I’ve had some of the most rewarding experiences an Amateur while volunteering my time and skills in a public service capacity. Although many of us like to “play radio,” having the skills, resources and of course the privileges as a licensed operator allows us to contribute at many public service events where dedicated communication services are needed to help coordinate services, especially medical help.

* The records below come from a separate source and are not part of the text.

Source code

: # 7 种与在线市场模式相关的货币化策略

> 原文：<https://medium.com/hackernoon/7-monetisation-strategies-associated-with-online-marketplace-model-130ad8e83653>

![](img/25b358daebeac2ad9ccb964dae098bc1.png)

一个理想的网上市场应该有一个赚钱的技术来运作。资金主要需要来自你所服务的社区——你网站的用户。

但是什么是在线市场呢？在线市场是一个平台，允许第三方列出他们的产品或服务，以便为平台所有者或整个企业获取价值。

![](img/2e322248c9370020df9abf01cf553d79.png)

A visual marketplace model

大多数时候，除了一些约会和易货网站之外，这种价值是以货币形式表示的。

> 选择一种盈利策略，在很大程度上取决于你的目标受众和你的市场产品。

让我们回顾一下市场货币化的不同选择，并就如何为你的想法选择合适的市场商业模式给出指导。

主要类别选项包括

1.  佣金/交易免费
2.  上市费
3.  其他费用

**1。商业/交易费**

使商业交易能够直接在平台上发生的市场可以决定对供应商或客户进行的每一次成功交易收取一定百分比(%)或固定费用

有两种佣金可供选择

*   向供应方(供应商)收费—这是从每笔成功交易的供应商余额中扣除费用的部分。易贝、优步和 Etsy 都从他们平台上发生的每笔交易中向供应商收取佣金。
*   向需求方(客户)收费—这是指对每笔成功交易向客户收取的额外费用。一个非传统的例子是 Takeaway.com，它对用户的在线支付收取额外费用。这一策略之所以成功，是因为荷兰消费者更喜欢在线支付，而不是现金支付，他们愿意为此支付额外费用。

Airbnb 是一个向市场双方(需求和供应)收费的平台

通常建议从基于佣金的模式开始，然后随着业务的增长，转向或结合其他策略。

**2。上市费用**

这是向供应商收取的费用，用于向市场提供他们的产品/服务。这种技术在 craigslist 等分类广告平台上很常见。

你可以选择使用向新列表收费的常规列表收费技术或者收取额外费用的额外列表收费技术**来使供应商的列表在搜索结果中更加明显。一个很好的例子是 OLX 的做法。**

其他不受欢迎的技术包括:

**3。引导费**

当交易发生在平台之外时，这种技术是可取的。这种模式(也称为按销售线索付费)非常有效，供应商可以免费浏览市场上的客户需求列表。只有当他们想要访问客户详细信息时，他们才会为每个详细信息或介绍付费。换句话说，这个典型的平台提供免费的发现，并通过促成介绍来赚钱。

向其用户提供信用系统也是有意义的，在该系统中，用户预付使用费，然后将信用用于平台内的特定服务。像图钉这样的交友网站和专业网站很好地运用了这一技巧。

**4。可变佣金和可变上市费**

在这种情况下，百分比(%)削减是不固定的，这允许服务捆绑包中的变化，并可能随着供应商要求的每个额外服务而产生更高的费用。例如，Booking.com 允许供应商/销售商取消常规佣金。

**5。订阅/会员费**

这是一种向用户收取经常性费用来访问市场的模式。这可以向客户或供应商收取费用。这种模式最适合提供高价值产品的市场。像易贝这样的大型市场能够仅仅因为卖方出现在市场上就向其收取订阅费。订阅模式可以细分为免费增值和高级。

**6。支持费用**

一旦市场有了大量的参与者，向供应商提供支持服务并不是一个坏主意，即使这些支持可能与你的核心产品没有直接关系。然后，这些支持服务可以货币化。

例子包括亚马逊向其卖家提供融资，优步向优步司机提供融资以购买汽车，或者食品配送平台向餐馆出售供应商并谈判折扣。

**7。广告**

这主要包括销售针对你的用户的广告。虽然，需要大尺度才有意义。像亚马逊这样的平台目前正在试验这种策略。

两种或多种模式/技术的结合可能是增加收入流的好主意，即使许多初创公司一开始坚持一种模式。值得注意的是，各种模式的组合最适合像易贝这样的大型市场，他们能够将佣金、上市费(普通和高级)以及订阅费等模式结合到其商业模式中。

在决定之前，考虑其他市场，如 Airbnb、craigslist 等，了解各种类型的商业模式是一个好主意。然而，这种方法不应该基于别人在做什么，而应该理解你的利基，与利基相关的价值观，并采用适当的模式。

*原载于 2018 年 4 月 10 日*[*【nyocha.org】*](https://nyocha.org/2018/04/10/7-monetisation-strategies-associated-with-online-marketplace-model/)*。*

This year was my next of many stints helping out at the Boston Marathon and second year at the finish line. As one of about 300 Amateurs helping out, my job was to support one of the “medical sweep” teams charged with helping out runners after they crossed the finish line. With many of the runners near exhaustion after running the 26 miles of The Marathon, some may need medical help. The sweep team (usually consisting of a RN, radio operator, EMTs and nursing students) watches the runners and ascertains if they need help. We encourage them to stay standing if they can. If they do sit, watch them closely when they stand up (runners often pass out if they get up too quickly after running). We may pop them into a wheel chair if they cannot walk and/or get them over to one of the medical tents if they require expert medical assistance.
The day started early with a first meeting at 6:00AM downtown to check in along with the other Amateurs. We then had to head off to Medical Tent A for another briefing and then get over to Copley for a briefing about what to expect for the day and how the number of runners, weather and other factors may effect how busy we will be. Things got really busy around 1:00PM when the runners started arriving. It was really busy at 2:00PM and things didn’t start to taper off until about 5:00. We were released at 6:00.
This year was not nearly as “eventful” as last year but still great. I met some really nice people in my medical sweep team, several runners who shared their experiences during the marathon, helped some of them who needed help and called in for supplies when needed. If you’re going to enjoy a nice Spring day, why not do so while helping others? If the Boston Marathon is not your style, you can always volunteer at another road race, the Walk for Hunger or one of the many activities where Amateur Radio Operators help out.